National Geographic has put it on their list of “25 Places You Must See Before Your Die” and UNESCO made it a World Heritage Site in 1985. It is the iconic image of Jordan and the main tourist attraction for the country. From the time I first saw a National Geographic article on it as a teenager I had wanted to see Petra.
Arriving the evening before allowed me to get a early start so I could beat the crowds but it is a tradeoff because the light at 7:30 or 8 in the morning is not the best for photos… the sun is not high enough in the sky to enter the canyon. However, I did escape the Chinese and German tours and tomorrow I will visit later in the morning to take advantage of the change in light.
The entrance to Petra is through a narrow limestone gorge called the “Siq” (the shaft) and I can honestly say that it was one of the most beautiful walks I have ever taken.
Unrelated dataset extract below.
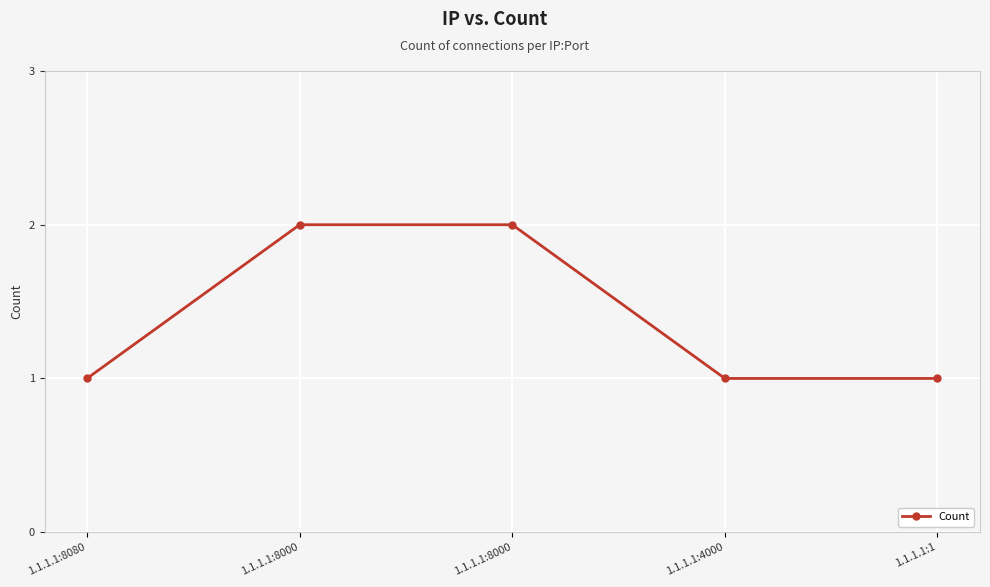

How many data points does each series have?

5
The forms, colors and textures were fascinating and the play of light filtering into the canyon from different angles made for an ever changing panorama. I could have stayed for hours and hours just looking at the canyon at different time of the day.
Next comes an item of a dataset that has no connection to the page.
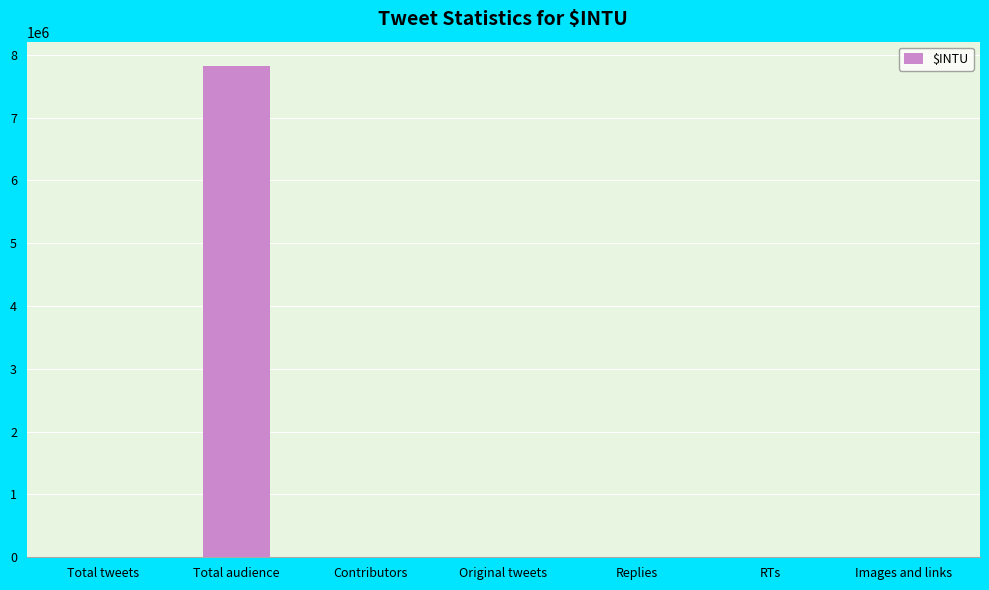

Count the number of data series in this chart.

1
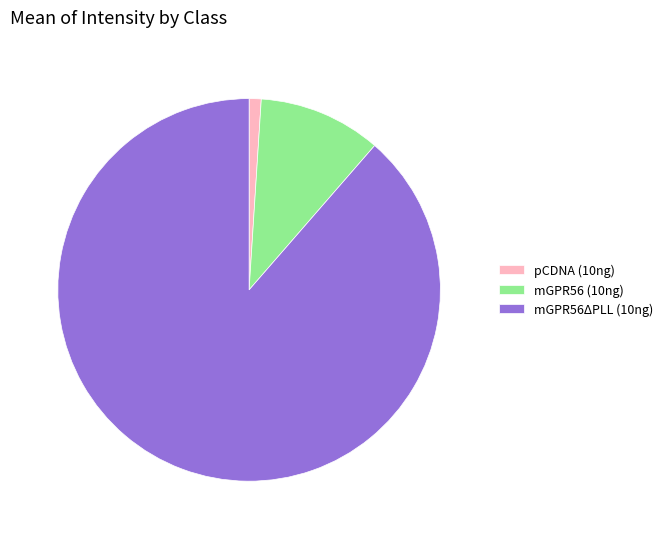

What is the ratio of the value at mGPR56 (10ng) to the value at pCDNA (10ng)?

10.2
As one comes to the end of the Siq your first sight of Petra is the Al-Khazneh (The Treasury) which is the quintessential image for the ruins. It is what we are all familiar with from movies and photos. A poet described Petra as “a rose red city half as old as time” and the first glimpse of The Treasury made me believe it was true.
Possibly as early as 312 BC this was the capital of the Nabataean empire which stretched from Arabia to the Levant. A creative outward looking people they built a capital at the crossroads of the caravan routes and controlled the area until the Romans in AD 106. The Nabataean ruins we see are of royal tombs carved from the sandstone and the remains of Roman temples and public spaces.
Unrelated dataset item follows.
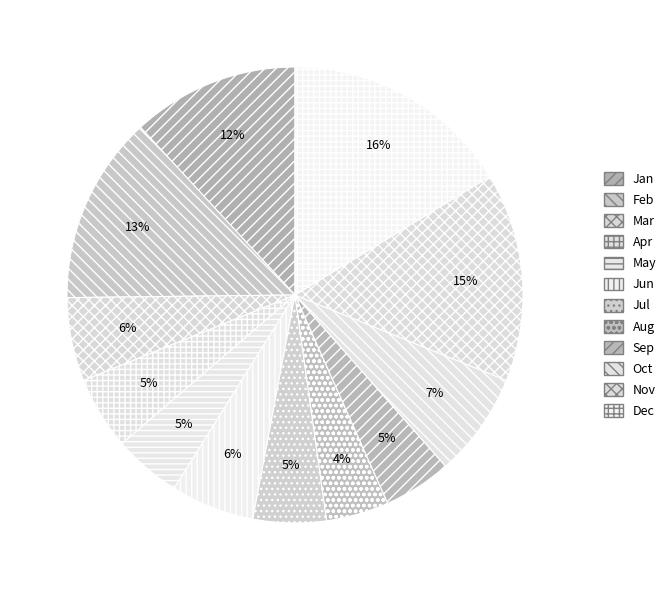

Is there any slice that represents more than half of the pie?

No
The valley is a natural amphitheater with the surrounding cliffs carved with tombs and temples. I walked the valley along the Roman road and I marveled (as I always do) at what these ancient cultures accomplished without the benefit of power tools and gasoline powered engines. The delicate carvings, the stone columns, and huge blocks of stone…I continue to ask myself, how was this accomplished?
I walked from tomb to temple climbing from the valley floor up the sides of the cliffs where there were beautiful vista of the valley and the surrounding hills. I looked down on the groups of camel and donkey drivers trying to get a fare. In the morning they want to take you up to the monastery, a tomb high in the hills about a 40 minute walk for the fit, and in the afternoon when the tourist are hot and weary they offer rides back to the beginning of the Siq. They are persistent and sometimes annoying but eventually get the message if you’re not going to bite for the ride. As everything in the Middle East all the prices are negotiable….haggle!
I took two days for my visit which allowed me to go in to the Siq at different times of the day for photos. I could also take the time to just sit and observe the Bedouins as they worked the tourist. They had some amazing approaches to inducing you to buy whatever goods or services they were peddling. One young man walked up to me with post cards and when I said no he replied come on “make my day… I didn’t!